- Published on Saturday, 15 September 2012 02:07
- Written by KIANGIOSEKAZI WA NYOKA
- Hits: 1136
September two of this year has gone into history where a Tanzanian Journalist was killed while performing his duties in an assignment that was linked to political coverage.
Daud Mwangosi, a Channel Ten stringer based in Iringa was on duty at Nyololo on the outskirts of Iringa where the cruel death met him. It was just a few days after a similar episode took place in Morogoro where a young man Ally Nzona, a fruit vendor was killed amidst the chaotic crowd mayhem police was supposed to control yet they failed and resulted into his death purported to have been caused by a heavy sharp instrument.
All these occurrences had a common feature that the Chadema Political Party was engaged in party activities and had defied the police orders of not conducting such activities. Much has been written and talked about from a range of speakers and mass media coverage while currently; Judge Ihema with his team is conducting investigations as to what was the cause that led to the death of Mwangosi in Iringa.
While Dr. Nchimbi is waiting for the findings from Judge Ihema’s investigation team, it remains to be a fact that the relationship between police and public has nosedived to the lowest ebb. The Police Jamii has become almost a mockery and it will be an uphill task to spring back to the popularity it used to enjoy.
It is unfortunate that the newsmen this time were the news makers, a rare phenomenon as such; perhaps they became overzealous when they were carrying twin duties of disseminating the information and being the very source of information. In that case, it is important to have some of the facts conveyed by these newsmen to be corrected lest the young generation would be forced to believe on them.

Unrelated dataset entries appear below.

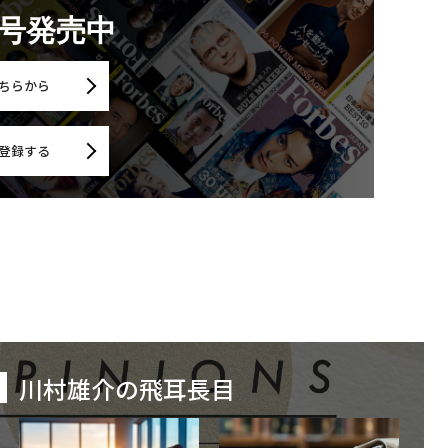
月号発売中
ちらから
登録する
川村雄介の飛耳長目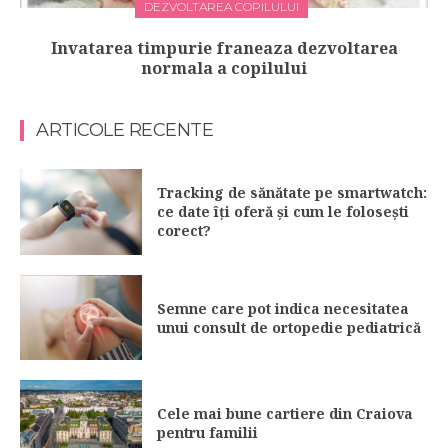
DEZVOLTAREA COPILULUI
Invatarea timpurie franeaza dezvoltarea
normala a copilului
ARTICOLE RECENTE
Tracking de sănătate pe smartwatch:
ce date îți oferă și cum le folosești
corect?
Semne care pot indica necesitatea
unui consult de ortopedie pediatrică
Cele mai bune cartiere din Craiova
pentru familii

The question of leaders being accountable to the actions occurring in their jurisdictions is proper but it should be put in its correct perspective. It was reported in one of the electronic media that Inspector-General of Police Hamza Aziz (IGP) the second indigenous IGP of this country was forced to resign because of negligent driving causing death to a pedestrian. Based on this explanation, it was argued that the current IGP Said Mwema should also resign!
While it is true that IGP Hamza Aziz caused that accident but was not forced to resign as suggested in that discussion in the media. What happened is that an inquest was held to establish the cause of death but unfortunately the Coroner presiding over the inquest, Mr. Hilary Mkate misdirected himself and went further giving out the verdict that Hamza Aziz was guilty. That according to law was wrong and miscarried the whole exercise.
Later Mr. Hamza Aziz was posted to the Foreign Missions and not retired as alleged. It was reported again in the same media that Minister of Home Affairs Ali Hassan Mwinyi was deputised by Peter Kisumo and they all had to resign at the wake of Mazegenuke and Mwanankoboko’s death at Kigoto torture chamber in Mwanza following the killings of old people suspected of witchcraft. Kisumo had never been Deputy Minister of Home Affairs probably he meant Minister Peter Siyovyela because this saga involved both Home Affairs and Ministry of State (intelligence).
There were officials like Godfrey Ihuya from TIS, Ernest Saidi and Cassian Mkwawa Regional Police Commanders of Shinyanga and Mwanza respectively who with several others were detained in prisons. All this was incorrectly featured in the discussions by the newsmen to establish the seriousness of using excessive force by our police officers and the necessary remedy to avoid impunity which seems to build up in our society.
But who should have the right so assess the necessary or not necessary force used? Reading from the United Nations Criminal Justice Standards for United Nations Police will show you the dos and don’ts of a police officer. In performance of their duties police officials are required to respect and protect human dignity, maintain and uphold the rights of all persons. It is a requirement that human rights education should be compulsory to the police training.
There is a general feeling that Police are practising double standards when dealing with political party affairs such as demonstrations and other meetings which attract a big number of people. However, Police Force is required to be attentive, fair and impartial in the performance of their functions and in particular in their relationship with the public. How are they required to disperse unlawful assemblies? They are required to avoid the use of force or, where that is not practicable, they must restrict such force to the minimum extent necessary.
If it is necessary to use force and firearms, police officials should exercise restraint in such use and act in proportion to the seriousness of the offence and legitimate objective to be achieved and minimize damage and injury, and respect and preserve human life. Yet the question lingers on as to who should assess the necessary force used in quelling the unruly assembling? This should be assessed by the court of law whereby those involved in the usage of firearm would be required to appear before the court of law.
In case of death, this should be in addition to the inquest but for the assessment of intensity of the usage of the firearm would be determined in the court in criminal case proceedings. This won’t be applicable if the country has been declared in an emergency
state. As a penal administrator in my experience I have seen warders killing escaping prisoners had to be cleared by the court of law and not the Commissioner of Prisons, that the use of firearm was justifiable. This should also apply to Police Officers.